- Rajan wants a weaker currency without admitting it: Kowalczyk
- Credit Agricole says RBI to boost exports with depreciation
The top forecaster for India’s rupee says central bank Governor Raghuram Rajan will allow the currency to slide to a record low this year to help arrest a slump in exports.
The rupee will drop 5 percent to an unprecedented 70 by the year-end, according to Credit Agricole CIB, which had the most accurate estimates in Bloomberg’s surveys over the past 12 months. Cinkciarz.pl and BMO Capital Markets, ranked second and third, see a decline to 68 by the end of December. The currency has weakened 0.5 percent to 66.5050 in 2016 after depreciating 32 percent in the last five years.

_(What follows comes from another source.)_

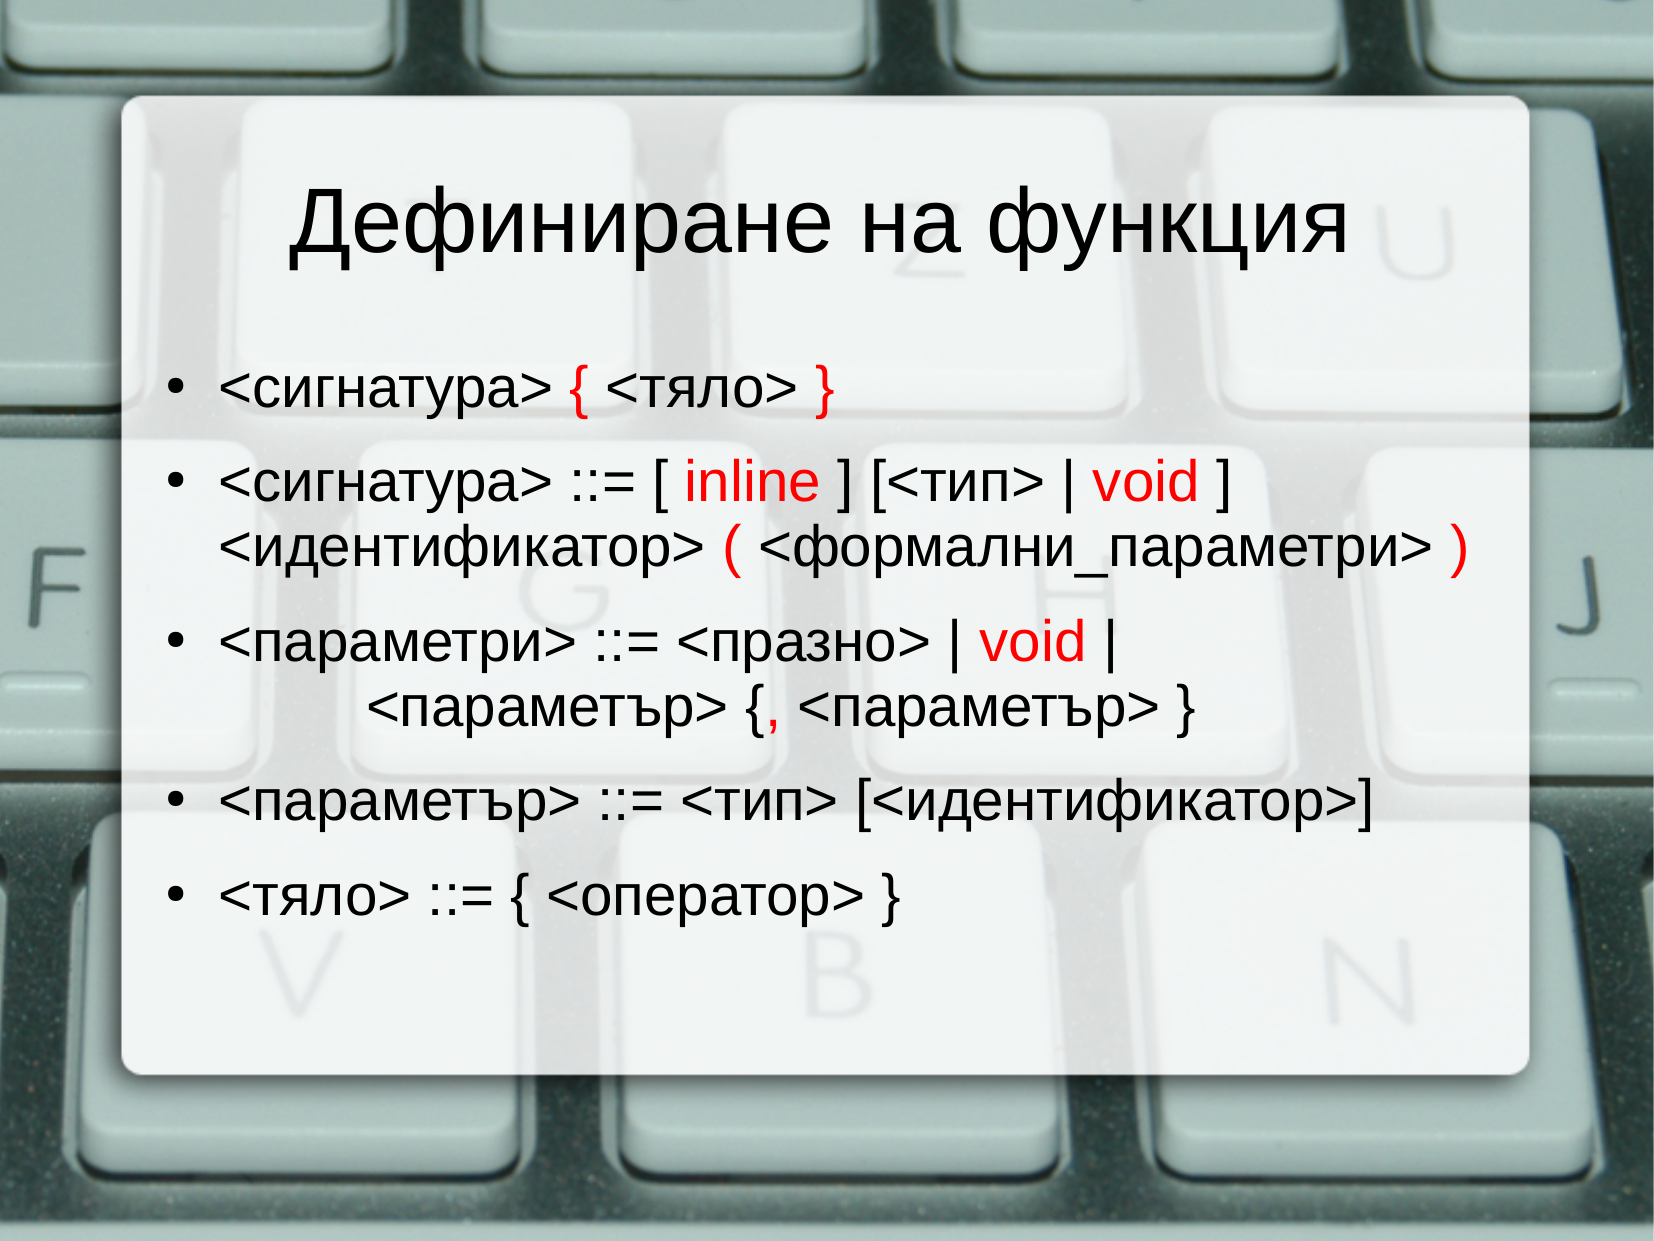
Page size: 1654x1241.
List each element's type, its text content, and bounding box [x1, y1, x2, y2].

“Governor Rajan is treating the value of the rupee with benign neglect as long as it doesn’t fall out of bed, which it isn’t,” said Dariusz Kowalczyk, a Hong Kong-based senior emerging-market strategist at Credit Agricole. “Simply put, I believe that Rajan wants a weaker currency without admitting so, because he prefers to stimulate growth via boosting exports through rupee depreciation than via boosting domestic demand through lowering interest rates.”
‘Beggar My Neighbor’
Rajan, who last month argued against the “beggar my neighbor” strategy of competitive devaluations, may accept further weakness against the dollar as the central bank’s gauges show the rupee strengthening against currencies of main trade partners. That’s eroding the competitiveness of India’s exports that have contracted for 15 straight months. At the same time a rebound in global oil prices threatens to spur inflation and limit the Reserve Bank of India’s scope to spur growth by cutting rates further.
While the rupee is Asia’s worst performer versus the greenback this year, it was 21 percent overvalued against the exchange rates of India’s six largest trade partners at the end of March, according to an RBI-compiled trade-weighted index.

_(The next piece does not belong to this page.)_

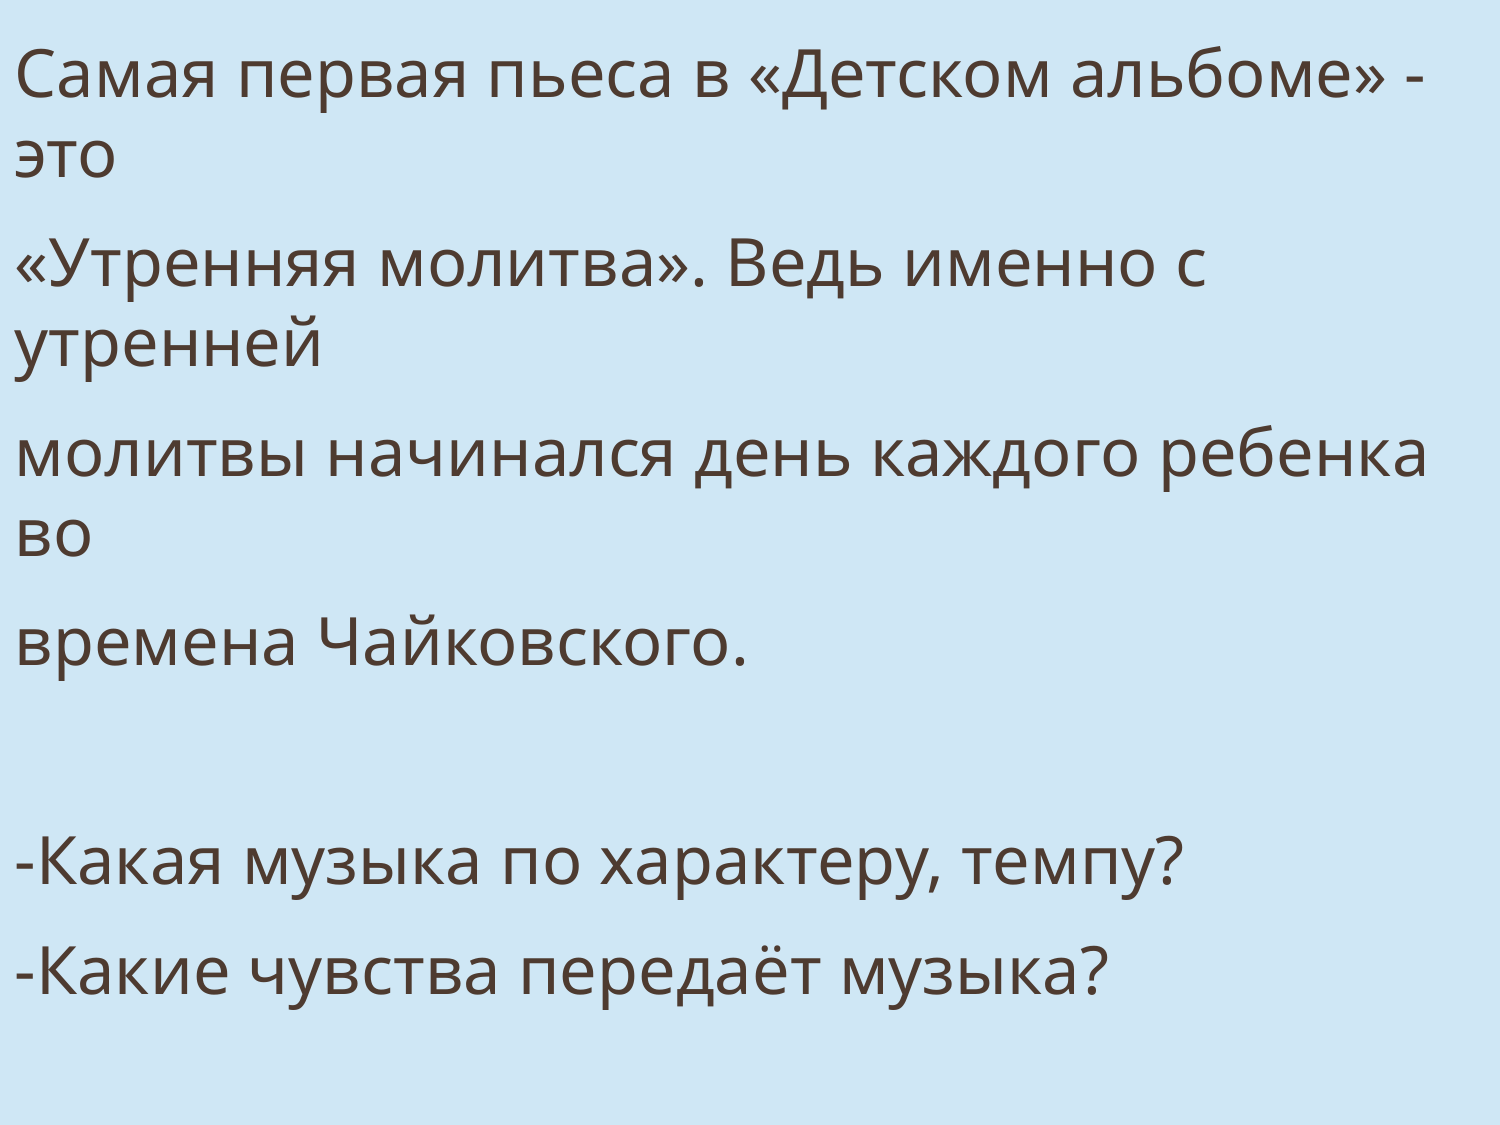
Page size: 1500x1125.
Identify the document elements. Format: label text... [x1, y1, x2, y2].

list Самая первая пьеса в «Детском альбоме» - это «Утренняя молитва». Ведь именно с утренней молитвы начинался день каждого ребенка во времена Чайковского. -Какая музыка по характеру, темпу? -Какие чувства передаёт музыка? [0, 23, 1500, 1125]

“The RBI is very mindful of the relative value of the rupee due to export competitiveness concerns,” Kowalczyk said. “Poor export performance has been a menace to India’s economy, and the RBI will definitely tolerate rupee depreciation to help exporters as long as the depreciation is orderly.”
The median estimate in a Bloomberg survey of 35 strategists is for the Indian currency to weaken to 68 a dollar by Dec. 31.
Cinkciarz.pl predicts the rupee will strengthen to 65 through September as India’s current-account deficit remains in check, before weakening to match the consensus estimate by the end of the fourth quarter. The currency jumped 3.3 percent in March, the most since September 2013, as lower inflation and the government’s pledge to maintain fiscal discipline attracted $4.1 billion of inflows to local stocks.
“Some later weakness is caused by the expected strength of the dollar at the end of the year,” said Marcin Lipka, a Warsaw-based analyst with Cinkciarz.pl. “It is not a result of any weaknesses of the Indian economy or a loose monetary policy.”
While the shortfall in the broadest measure of trade narrowed to $7.1 billion in the three months through December, from $8.7 billion in the previous quarter, it was more than double the $3 billion median estimate in a Bloomberg survey of 15 economists. The gap was 1.3 percent of gross domestic product. Cinkciarz.pl expects it to narrow to 1 percent in coming quarters.
The current-account deficit is largely funded by portfolio inflows, which could reverse when the Federal Reserve raises interest rates, according to Credit Agricole. The bank expects rising oil prices to increase India’s import costs and widen its trade deficit, weakening the rupee. Global funds have reduced their holdings of Indian bonds by 45 billion rupees ($678 million) this year as Rajan’s monetary easing diminished their appeal.
The rupee “is particularly vulnerable to Fed rate hikes, of which we see two this year, and resulting appreciation of the dollar,” Kowalczyk said. “Its recent rally against the dollar seems to have run its course, leaving the currency vulnerable to a correction.”